How do you deter the ants from getting into your hives? Upon someone's suggestion (not from here!) we recently put a pan (one made by my dh) under our hive, and poured vegetable oil in the pan. I think the bees must have though that the oil was water because there was about 100 floating in the oil when I checked it yesterday. Okay, live and learn. That definately didn't work for the bees. Although it definately keps the ants out. But now there are so many bees, they can probably walk over the bee bodies right into the front door!

Does anyone have any suggestions? But, I don't want to put out poison. I don't want that getting into my honey!
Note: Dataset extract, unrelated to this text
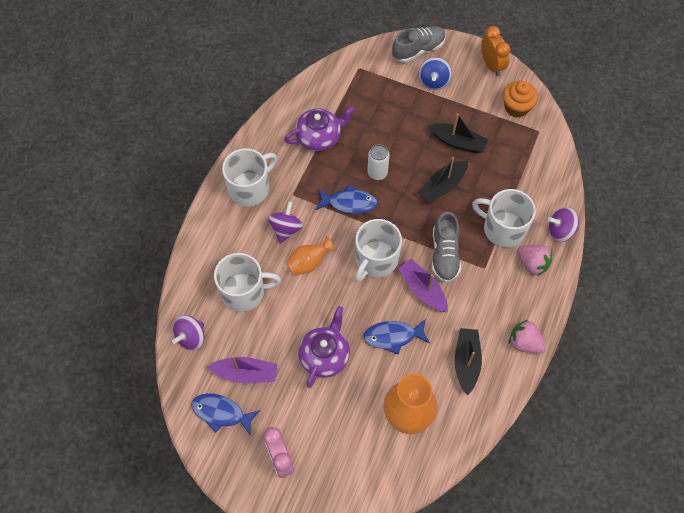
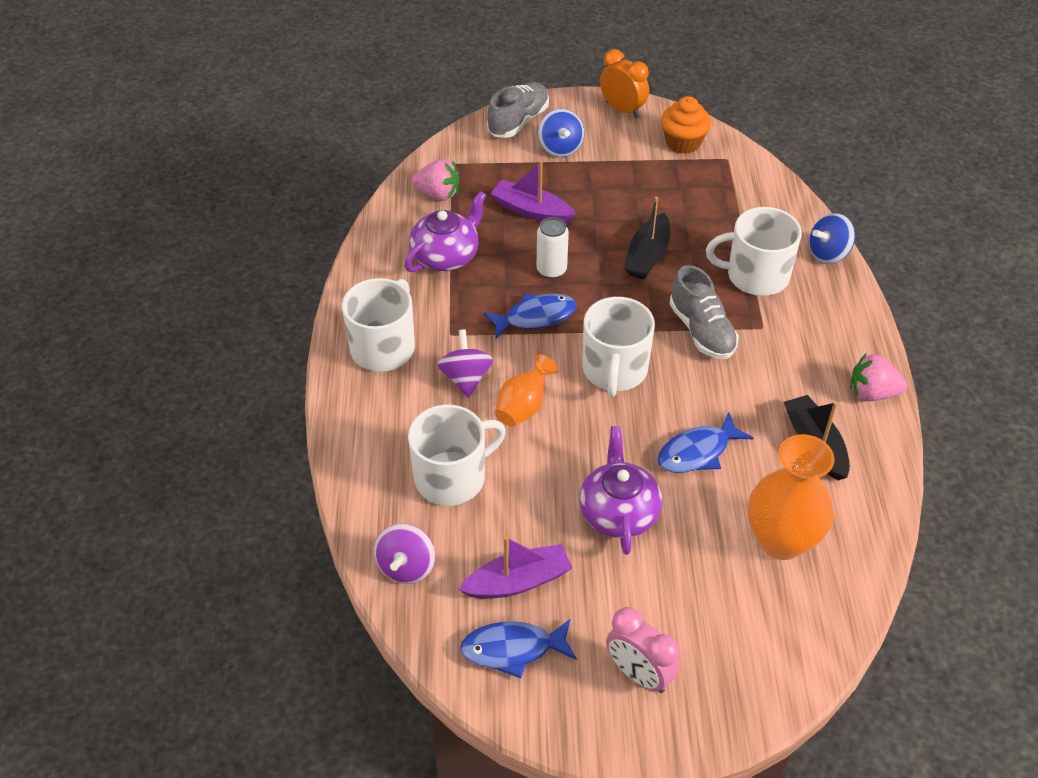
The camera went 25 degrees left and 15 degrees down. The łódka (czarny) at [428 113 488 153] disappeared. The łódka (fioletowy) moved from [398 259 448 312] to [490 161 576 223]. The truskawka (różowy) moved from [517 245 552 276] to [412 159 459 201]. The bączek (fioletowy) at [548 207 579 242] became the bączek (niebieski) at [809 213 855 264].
I am hoping that the mass murder commited by me won't make them terrible upset because we are supposed to open the hive later today for our 4-H group of kids. Wish me luck!


Thanks!
:help:


----------



## KSALguy (Feb 14, 2006)

put your hive on a stand, and put the legs of the stand in coffey cans filled with water and some oil ontopyou can also put oil on the legs of the stand above the water mark but need to keep it fresh,


----------



## alleyyooper (Apr 22, 2005)

Sprinkle cinnamon around the hive, on the inter cover and on the bottom board if it isn't a screened one. Borax also works but I don't really like to use it. You have to renew either one every week, or sooner if it rains.

 Al


----------



## Sunmo (Dec 29, 2004)

Al,

I bought a box of borax last fall. Heard the boric acid will kill the ants. Haven't used it yet because I didn't necessarily want to kill them, just keep them out of my hive. Can the borax get in the honey/hive? I've got a screened bottom board and powdered sugar that I'm using for mite containment. One almost wants the ants to clean up the mites and powdered sugar that falls through. If you put the legs in cans filled with water, won't the bees drink out of the cans and get dirarrhea?


----------